Большую часть романа Хаксли занимают пространные философические рассуждения некоего мистера Проптера – это персонаж, почти не связанный с фабулой, но роман в целом как бы приложен к его рассуждениям в качестве иллюстрации. Суть философии мистера Проптера, по-европейски жестко интерпретирующей восточные учения о самообмане личного бытия в сочетании с идеями средневековых мистиков, в том, что «человеческое», «личностное» начало есть само по себе зло и ничего, кроме зла, продуцировать не может. «Эго», с его ненасытными алканиями и тревогами, и время, которому оно подчинено, – «два аспекта одной и той же вещи. И эта вещь есть субстанция зла».

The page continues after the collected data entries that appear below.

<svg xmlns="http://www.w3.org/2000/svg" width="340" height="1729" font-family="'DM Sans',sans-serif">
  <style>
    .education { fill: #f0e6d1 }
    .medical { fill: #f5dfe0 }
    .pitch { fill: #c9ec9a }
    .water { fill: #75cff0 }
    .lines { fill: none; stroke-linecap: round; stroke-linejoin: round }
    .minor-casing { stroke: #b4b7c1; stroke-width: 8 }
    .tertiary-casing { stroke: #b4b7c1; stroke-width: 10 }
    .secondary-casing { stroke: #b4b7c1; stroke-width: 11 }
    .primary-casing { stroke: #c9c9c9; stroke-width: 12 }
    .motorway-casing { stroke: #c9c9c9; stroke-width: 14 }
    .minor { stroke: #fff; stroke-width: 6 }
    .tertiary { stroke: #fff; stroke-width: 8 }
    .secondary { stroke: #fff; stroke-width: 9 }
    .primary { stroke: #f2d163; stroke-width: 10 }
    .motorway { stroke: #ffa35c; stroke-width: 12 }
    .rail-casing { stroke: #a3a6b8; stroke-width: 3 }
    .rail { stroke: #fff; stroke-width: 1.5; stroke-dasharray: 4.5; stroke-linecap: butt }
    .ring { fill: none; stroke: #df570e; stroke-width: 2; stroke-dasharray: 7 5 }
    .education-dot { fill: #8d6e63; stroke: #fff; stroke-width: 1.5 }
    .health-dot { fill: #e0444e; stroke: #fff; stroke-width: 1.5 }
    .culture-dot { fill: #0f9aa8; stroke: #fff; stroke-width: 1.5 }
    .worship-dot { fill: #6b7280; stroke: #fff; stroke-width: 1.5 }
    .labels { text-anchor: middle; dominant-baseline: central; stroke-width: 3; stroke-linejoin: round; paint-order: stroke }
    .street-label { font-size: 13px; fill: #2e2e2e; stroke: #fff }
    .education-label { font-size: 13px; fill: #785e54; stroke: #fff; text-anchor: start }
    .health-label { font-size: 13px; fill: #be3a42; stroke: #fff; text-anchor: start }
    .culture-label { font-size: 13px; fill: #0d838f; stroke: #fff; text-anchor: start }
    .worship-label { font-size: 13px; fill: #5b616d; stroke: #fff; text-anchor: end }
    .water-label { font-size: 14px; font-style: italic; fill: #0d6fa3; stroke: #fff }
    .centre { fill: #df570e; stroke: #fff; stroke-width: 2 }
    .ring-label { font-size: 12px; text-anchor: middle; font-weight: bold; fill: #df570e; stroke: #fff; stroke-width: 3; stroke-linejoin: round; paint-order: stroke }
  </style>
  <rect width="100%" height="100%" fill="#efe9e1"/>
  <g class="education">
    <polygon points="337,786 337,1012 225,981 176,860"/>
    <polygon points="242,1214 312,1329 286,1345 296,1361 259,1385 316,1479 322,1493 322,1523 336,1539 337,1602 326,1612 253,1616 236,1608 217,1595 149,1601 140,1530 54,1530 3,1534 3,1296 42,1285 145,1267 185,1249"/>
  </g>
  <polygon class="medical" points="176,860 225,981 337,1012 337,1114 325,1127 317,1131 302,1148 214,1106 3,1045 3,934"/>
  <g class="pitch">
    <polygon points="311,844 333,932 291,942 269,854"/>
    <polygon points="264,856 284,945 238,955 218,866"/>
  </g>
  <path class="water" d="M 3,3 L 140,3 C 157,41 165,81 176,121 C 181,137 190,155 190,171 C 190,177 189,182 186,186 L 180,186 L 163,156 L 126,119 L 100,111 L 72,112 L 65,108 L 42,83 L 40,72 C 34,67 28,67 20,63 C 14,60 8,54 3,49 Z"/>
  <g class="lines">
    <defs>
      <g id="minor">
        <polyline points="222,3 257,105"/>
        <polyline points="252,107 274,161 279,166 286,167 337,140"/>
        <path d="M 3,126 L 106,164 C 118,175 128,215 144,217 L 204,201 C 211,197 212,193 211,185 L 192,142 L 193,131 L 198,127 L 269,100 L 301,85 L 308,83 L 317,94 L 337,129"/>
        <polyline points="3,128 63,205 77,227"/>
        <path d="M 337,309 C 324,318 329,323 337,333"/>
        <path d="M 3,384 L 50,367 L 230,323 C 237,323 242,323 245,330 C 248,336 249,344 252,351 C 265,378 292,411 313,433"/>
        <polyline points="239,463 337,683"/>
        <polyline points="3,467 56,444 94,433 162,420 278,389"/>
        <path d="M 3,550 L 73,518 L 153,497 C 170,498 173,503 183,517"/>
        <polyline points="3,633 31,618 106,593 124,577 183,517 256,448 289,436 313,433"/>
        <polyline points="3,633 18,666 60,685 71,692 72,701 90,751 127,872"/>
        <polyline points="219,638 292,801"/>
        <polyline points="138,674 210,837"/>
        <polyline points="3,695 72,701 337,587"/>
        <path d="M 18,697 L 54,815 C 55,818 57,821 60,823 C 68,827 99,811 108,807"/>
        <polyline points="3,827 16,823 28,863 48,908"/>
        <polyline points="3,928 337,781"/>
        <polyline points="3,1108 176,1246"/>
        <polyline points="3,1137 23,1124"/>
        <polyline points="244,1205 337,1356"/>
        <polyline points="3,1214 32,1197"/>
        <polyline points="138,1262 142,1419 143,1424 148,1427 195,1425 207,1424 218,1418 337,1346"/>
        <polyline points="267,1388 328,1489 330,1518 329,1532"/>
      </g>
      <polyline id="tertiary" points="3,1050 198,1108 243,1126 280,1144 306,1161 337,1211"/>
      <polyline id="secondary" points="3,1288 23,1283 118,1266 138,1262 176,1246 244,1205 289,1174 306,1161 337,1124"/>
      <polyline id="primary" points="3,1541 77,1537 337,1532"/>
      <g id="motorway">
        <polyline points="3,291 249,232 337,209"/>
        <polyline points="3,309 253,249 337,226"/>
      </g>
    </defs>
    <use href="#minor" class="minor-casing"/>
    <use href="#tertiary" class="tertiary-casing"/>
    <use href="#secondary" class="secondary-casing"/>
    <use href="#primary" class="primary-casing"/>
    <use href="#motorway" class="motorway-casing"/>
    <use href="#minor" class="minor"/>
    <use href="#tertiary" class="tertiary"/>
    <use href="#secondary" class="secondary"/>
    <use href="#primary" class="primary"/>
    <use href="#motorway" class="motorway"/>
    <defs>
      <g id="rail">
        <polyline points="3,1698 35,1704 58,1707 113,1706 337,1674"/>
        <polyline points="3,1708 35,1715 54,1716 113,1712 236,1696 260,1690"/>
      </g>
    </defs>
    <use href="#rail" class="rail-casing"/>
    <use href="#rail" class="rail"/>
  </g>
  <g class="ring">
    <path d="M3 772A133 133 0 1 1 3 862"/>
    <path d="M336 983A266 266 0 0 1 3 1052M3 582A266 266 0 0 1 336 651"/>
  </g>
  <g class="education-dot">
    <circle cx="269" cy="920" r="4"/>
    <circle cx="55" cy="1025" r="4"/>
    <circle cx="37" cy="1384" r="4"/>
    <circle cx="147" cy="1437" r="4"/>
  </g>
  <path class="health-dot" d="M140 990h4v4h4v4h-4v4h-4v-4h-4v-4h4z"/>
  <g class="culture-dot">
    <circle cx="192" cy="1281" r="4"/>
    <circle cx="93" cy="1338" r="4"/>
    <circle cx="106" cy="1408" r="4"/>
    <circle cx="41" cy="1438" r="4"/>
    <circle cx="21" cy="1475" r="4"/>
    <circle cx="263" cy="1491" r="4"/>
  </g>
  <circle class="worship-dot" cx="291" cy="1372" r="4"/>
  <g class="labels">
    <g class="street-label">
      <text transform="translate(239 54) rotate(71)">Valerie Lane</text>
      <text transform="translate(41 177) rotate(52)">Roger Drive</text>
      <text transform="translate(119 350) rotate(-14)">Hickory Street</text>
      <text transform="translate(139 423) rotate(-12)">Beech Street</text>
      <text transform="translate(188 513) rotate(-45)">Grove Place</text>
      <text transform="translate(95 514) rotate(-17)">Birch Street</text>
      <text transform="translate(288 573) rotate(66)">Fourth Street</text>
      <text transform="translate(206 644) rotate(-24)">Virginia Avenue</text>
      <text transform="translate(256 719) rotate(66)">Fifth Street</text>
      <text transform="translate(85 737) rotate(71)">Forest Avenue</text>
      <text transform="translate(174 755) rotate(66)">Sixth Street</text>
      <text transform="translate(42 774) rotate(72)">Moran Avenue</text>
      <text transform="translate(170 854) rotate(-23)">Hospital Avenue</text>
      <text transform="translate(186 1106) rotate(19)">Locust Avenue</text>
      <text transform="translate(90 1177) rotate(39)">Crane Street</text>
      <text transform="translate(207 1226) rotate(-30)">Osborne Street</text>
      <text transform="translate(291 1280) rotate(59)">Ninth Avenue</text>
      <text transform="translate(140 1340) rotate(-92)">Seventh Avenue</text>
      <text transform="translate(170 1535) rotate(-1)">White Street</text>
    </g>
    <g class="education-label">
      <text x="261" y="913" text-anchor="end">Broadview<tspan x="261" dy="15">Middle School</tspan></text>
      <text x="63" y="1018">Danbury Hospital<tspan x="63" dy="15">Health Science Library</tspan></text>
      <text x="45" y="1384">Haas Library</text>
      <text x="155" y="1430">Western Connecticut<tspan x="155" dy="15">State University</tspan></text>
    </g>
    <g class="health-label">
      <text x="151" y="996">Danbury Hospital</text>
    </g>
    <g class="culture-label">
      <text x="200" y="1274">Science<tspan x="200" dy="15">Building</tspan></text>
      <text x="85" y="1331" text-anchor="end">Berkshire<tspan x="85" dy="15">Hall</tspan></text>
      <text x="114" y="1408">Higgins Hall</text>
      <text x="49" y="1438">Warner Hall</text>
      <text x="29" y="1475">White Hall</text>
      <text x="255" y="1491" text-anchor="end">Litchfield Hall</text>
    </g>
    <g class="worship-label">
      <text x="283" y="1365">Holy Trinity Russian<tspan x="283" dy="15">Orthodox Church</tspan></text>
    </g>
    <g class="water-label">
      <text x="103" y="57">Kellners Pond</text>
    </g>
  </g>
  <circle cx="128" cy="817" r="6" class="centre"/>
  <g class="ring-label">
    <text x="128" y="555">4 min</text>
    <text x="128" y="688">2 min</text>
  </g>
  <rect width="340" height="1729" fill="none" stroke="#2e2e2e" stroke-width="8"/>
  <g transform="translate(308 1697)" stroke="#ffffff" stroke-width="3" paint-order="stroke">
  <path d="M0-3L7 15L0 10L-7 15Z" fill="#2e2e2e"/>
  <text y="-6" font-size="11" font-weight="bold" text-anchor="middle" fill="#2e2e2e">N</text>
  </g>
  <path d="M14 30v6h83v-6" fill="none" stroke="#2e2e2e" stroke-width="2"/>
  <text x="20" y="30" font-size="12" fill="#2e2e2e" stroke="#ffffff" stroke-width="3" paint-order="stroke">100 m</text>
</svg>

Эту мысль мистер Проптер развивает и иллюстрирует на многих примерах. Его молодой собеседник, вернувшийся из Испании, где он сражался против фашистов в Интернациональной бригаде, растерянно спрашивает: а как же дружба, солидарность, самопожертвование, идеалы, социальная справедливость? Мистер Проптер отвечает. «Самопожертвование осуществляется во имя идеала, а идеал – простая проекция “я”. То, что обычно называют самопожертвованием, есть жертва одной части своего “я” в пользу другой части <…>. Большинство вещей, которые нас учили уважать и преклоняться перед ними, не заслуживают иного отношения, кроме циничного <…>. Вас учили поклоняться идеалам патриотизма, социальной справедливости, науки, романтической любви <„>. Вас уверяли, что самопожертвование всегда возвышенно и утонченные чувства всегда прекрасны. Но ведь все это бессмыслица, это только красивая упаковка лжи <…>. Если вы не вооружитесь непоколебимым цинизмом по отношению ко всей высокопарной болтовне священников, профессоров, политиков и им подобных, вы пропали. Окончательно пропали. Тогда вы обречены на вечное заключение в своем эго – обречены оставаться личностью в личностном мире, а личностный мир – это здешний мир, мир алчности, страха, ненависти, капитализма, диктатуры и рабства»10.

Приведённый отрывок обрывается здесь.